In Saskatchewan the struggle for stronger labour laws and property rights including pensions, maternity leave, equal pay, and non-discriminatory treatment in the workplace regardless of gender or marital status, was taken up by women in both the public and private sectors. Early initiatives were supported by the creation of a one- person Women's Bureau in 1964, followed by an expanded Women's Secretariat and the Women's Division of the 1970s. An activist Human Rights Commission, along with enhanced funding for women's groups following the 1971 Royal Commission on the Status of Women, also helped move the agenda forward in the 1970s. Unions, especially the Saskatchewan Federation of Labour and women's groups such as Saskatchewan Working Women, which had active chapters in most corners of Saskatchewan, addressed workplace issues such as sexual harassment, affirmative action, technological change, daycare, pay equity, and the role of women in unions.

Maternity leave, included under the Unemployment Insurance Act in 1971, became a workable reality for Saskatchewan women by 1973, when the province introduced its first Maternity Leave provisions under the Labour Standards Act. The legislation was enforced vigorously for a period of time by the Woman's Division, and made more flexible in 1976 to ensure the right of women to return to their jobs. Waiting periods and the length of benefit period gradually increased through the 1990s, currently coinciding with the federal employment legislation which permits a year's leave. “Equal pay for comparable work” legislation was introduced in 1965, later amended to permit referrals of an equal-pay dispute to the Human Rights Commission, with penalties for non-compliance. Saskatchewan's legislation was seen to be a little stronger than the standard “equal pay for equal work” legislation that was starting to be implemented across the country, and “comparable work” set the stage for “equal pay for similar work” legislation in 1973. Under this provision similar work in the same establishment, requiring similar skill, effort and responsibilities as well as working conditions, paved the way for future debate about equal pay for work of equal value, a concept not yet enacted in Saskatchewan.

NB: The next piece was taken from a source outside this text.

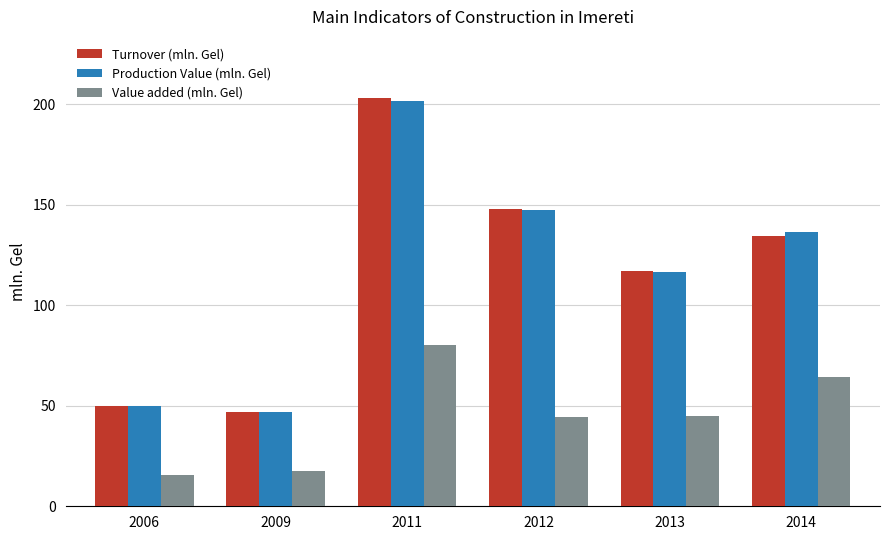

What is the sum of the Turnover (mln. Gel) values at 2009 and 2011?

250.0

By 1976 legislation adopted the Saskatchewan Federation of Labour's suggestion that wages of other employees not be reduced to accommodate an equal-pay ruling. Paternity, adoption and bereavement leave, and graduated notice of termination linked to technological change also helped women gain more equal footing in the workplace by the early 1980s.

Other changes to legislation included the enforcement of Maintenance Orders in 1986, and the introduction of a Saskatchewan Family Income Plan (FIP) in the early 1970s. FIP, when first introduced in the mid-1970s, was designed to ensure that children would not fall below the poverty line if their family income was no higher than minimum wage. Governments allowed it to be eroded by not building in an inflation factor, but later it helped establish a model on which to build the National Child Tax Benefit. The Saskatchewan Women's Division, unions, and community women's groups also played a significant role in mobilizing women to support the inclusion of the equality provision in the Constitutional amendments of 1983, including a Charter of Rights that led to the gradual elimination of discriminatory clauses in many pieces of legislation. Noteworthy were changes to widow's benefits under the Workers' Compensation Act (benefits were eliminated on remarriage), and pension benefit legislation (pensions died with the contributor - usually the husband).

Despite improvements, Saskatchewan women still face inequality in the working world whether the work is paid or unpaid. In terms of work in the home, studies consistently show women doing more unpaid work than men. Working women still earn less than 70% of men's wages, and their participation in the paid work force is still lower than men's (60% versus 72%).